* _What is required_
Needed from the data below: every line from the one with "in prebuilt binaries" up to and including the one with "Thrust to 1.12.0", repeated exactly and with nothing else.

(Dataset entries)
⟨
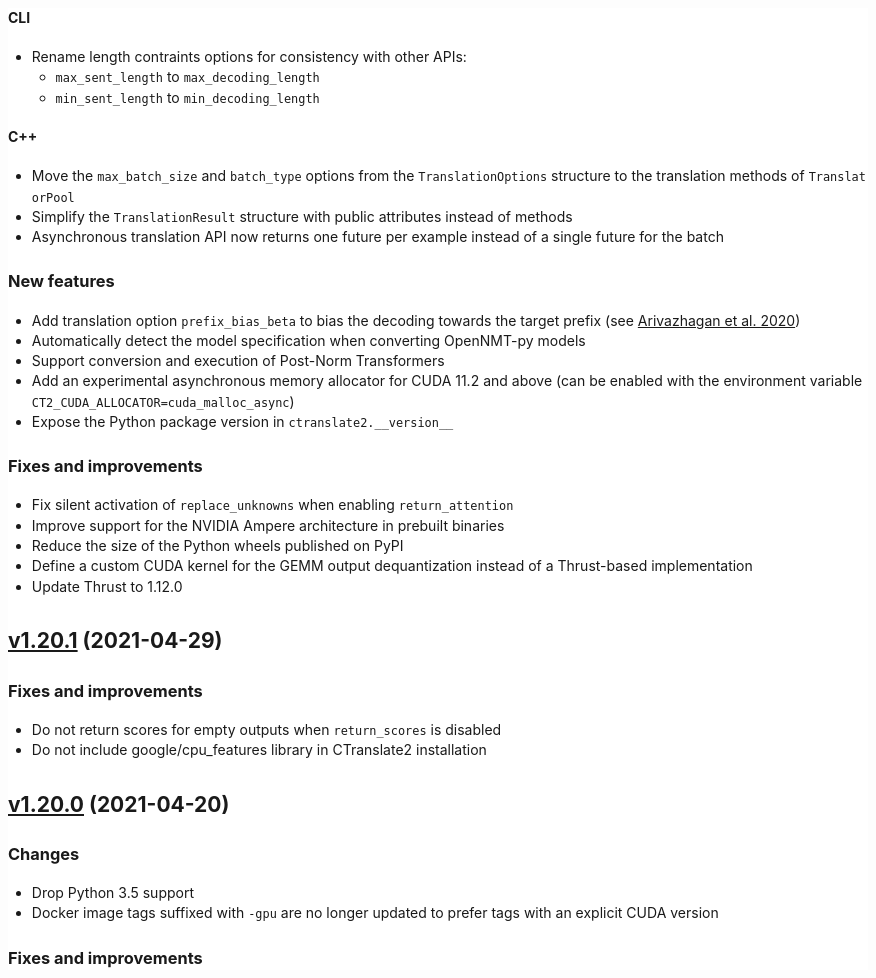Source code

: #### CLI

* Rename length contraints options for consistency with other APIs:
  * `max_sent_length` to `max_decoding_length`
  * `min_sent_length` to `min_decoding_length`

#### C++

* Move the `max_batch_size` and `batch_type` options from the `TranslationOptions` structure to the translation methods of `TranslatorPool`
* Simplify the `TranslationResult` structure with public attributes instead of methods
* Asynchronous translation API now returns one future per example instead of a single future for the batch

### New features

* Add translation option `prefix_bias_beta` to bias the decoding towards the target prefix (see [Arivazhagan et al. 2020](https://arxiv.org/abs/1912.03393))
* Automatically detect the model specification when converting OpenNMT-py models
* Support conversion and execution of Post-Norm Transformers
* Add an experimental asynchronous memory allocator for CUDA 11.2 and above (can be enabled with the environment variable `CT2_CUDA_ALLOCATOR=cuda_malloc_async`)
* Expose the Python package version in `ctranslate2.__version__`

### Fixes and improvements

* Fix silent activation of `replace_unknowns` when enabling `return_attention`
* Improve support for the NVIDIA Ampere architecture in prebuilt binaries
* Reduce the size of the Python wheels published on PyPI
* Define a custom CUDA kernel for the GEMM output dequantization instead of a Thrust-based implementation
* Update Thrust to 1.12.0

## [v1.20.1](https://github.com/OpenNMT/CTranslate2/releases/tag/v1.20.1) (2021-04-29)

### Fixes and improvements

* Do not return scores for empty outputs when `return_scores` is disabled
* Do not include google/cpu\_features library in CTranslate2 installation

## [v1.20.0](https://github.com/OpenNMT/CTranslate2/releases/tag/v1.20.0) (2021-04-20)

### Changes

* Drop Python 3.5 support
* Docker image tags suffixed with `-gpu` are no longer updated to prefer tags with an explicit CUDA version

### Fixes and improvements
⟩
⟨
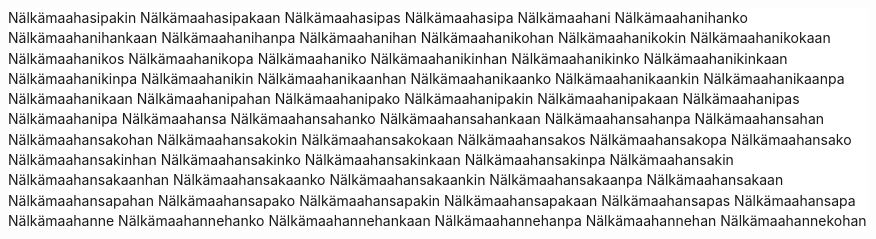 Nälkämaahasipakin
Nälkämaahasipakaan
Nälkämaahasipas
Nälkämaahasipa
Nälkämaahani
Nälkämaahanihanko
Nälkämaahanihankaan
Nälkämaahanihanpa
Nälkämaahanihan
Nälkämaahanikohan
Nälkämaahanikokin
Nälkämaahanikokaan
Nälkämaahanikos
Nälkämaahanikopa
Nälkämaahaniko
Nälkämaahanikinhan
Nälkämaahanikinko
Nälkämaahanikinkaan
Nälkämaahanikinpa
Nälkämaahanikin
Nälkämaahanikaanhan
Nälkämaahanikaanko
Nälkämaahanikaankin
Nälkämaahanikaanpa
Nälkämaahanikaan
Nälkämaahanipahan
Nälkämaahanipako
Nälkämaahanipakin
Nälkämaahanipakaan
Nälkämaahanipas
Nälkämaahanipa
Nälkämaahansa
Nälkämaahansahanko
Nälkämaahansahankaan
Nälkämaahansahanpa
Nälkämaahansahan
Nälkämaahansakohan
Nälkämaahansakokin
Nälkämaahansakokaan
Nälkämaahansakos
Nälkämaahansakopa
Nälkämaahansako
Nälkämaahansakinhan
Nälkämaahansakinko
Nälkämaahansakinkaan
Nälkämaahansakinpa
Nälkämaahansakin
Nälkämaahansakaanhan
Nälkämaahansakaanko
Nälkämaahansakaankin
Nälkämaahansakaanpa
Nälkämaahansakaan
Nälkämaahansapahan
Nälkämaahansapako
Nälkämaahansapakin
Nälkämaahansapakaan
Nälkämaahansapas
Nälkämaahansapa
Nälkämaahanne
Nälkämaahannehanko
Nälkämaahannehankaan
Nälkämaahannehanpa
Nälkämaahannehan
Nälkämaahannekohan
⟩
* _Answer to the problem_
* Improve support for the NVIDIA Ampere architecture in prebuilt binaries
* Reduce the size of the Python wheels published on PyPI
* Define a custom CUDA kernel for the GEMM output dequantization instead of a Thrust-based implementation
* Update Thrust to 1.12.0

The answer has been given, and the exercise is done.